-------- Предоставленный фрагмент
Уильям Шекспир - Сонеты
Повторяем, простыми стихи Шекспира могли казаться только во времена господства высокопарности и изощренности поэтического стиля. Но он и в самом деле стремился уйти от чрезмерной приукрашенности, свойственной многим поэтическим произведениям той эпохи.
Поэты Возрождения любили идеализировать предмет своего поклонения. Типичный пример такой идеализации — стихотворение современника Шекспира, поэта Бартоломью Гриффина. В его цикле сонетов «Фидесса» (Fidessa) один сонет (39) посвящен воспеванию идеальной возлюбленной, которую поэт наделил всеми признаками красоты, считавшимися модными в то время. Во всяком случае, в стихах многих поэтов именно так было принято говорить о женской красоте. Привожу этот сонет целиком:
My lady’s hair is threads of beaten gold,
Her front the purest crystal eye hath seen,
Her eyes the brightest stars the heaven hold,
Her cheeks red roses such as seld have been;
Her pretty lips of red vermillion dye,
Her hand of ivory the purest white,
Her blush Aurora on the morning sky,
Her breast displays two silver fountains bright.
The spheres her voice, her grace the graces three:
Her body is the saint that I adore;
Her smiles and favours sweet as honey be;
Her feet fair Thetis praises evermore.
But ah, the worst and last is yet behind
For of a griffon[16] doth she bear the mind.
От этой мнимой возвышенности, от заштампованных образов и эпитетов Шекспир стремился уйти. В некоторых сонетах он иронизирует над выспренними сравнениями, которыми пользуются его современники. В сонете 127, описывая свою возлюбленную, Шекспир подчеркивает, что она не соответствует идеалу поэтов хотя бы уже потому, что волосы у нее черного цвета. А в знаменитом 130 сонете, бросив вызов всем штампам любовных сонетов, Шекспир создает яркий портрет своей возлюбленной, и каждая деталь в его описаниях говорит о том, что перед нами не поэтический вымысел, а живое существо:
My mistress’ eyes are nothing like the sun;
Coral is far more red than her lips’ red;
If snow be white, why then her breasts are dun;
If hairs be wires, black wires grow on her head…
Если читатель даст себе труд сопоставить этот сонет с приведенным выше сонетом Гриффина, для него станет очевидной полемика Шекспира с условностями возвышенного поэтического стиля, принятого в те времена многими поэтами.
----------------
-------- Выдержки из записей
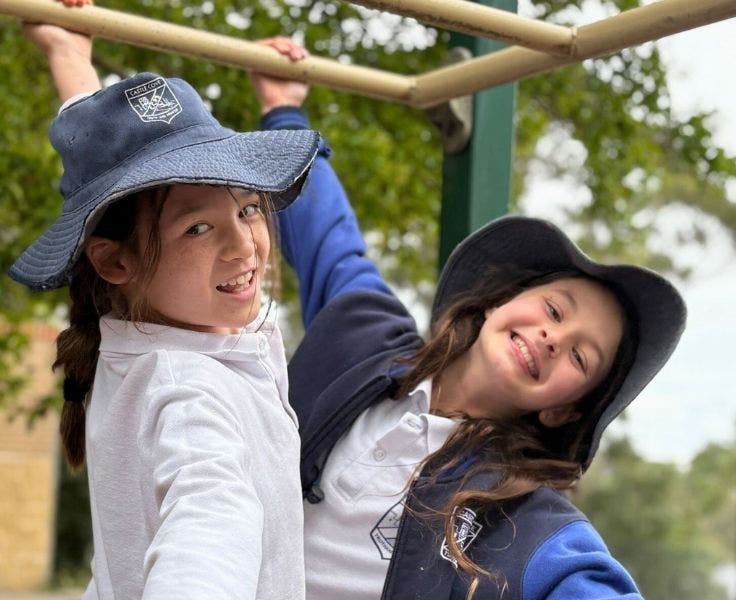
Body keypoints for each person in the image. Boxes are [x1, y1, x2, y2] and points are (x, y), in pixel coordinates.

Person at [251, 40, 687, 599]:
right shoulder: (365, 336)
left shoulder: (523, 517)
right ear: (497, 301)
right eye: (554, 310)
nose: (553, 338)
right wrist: (284, 107)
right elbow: (330, 240)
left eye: (581, 356)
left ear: (562, 409)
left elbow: (583, 581)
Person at [12, 7, 320, 599]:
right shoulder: (189, 394)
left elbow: (98, 146)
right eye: (197, 229)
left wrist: (68, 53)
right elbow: (208, 530)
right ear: (113, 261)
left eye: (248, 207)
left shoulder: (136, 344)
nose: (242, 244)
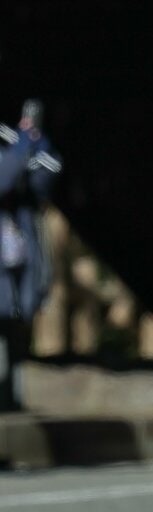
----------------
Перепечатайте без изменений часть фрагмента о сонетах Шекспира: всё, начиная со слов «Поэты Возрождения любили» и вплоть до слов «silver fountains bright.».

Поэты Возрождения любили идеализировать предмет своего поклонения. Типичный пример такой идеализации — стихотворение современника Шекспира, поэта Бартоломью Гриффина. В его цикле сонетов «Фидесса» (Fidessa) один сонет (39) посвящен воспеванию идеальной возлюбленной, которую поэт наделил всеми признаками красоты, считавшимися модными в то время. Во всяком случае, в стихах многих поэтов именно так было принято говорить о женской красоте. Привожу этот сонет целиком:
My lady’s hair is threads of beaten gold,
Her front the purest crystal eye hath seen,
Her eyes the brightest stars the heaven hold,
Her cheeks red roses such as seld have been;
Her pretty lips of red vermillion dye,
Her hand of ivory the purest white,
Her blush Aurora on the morning sky,
Her breast displays two silver fountains bright.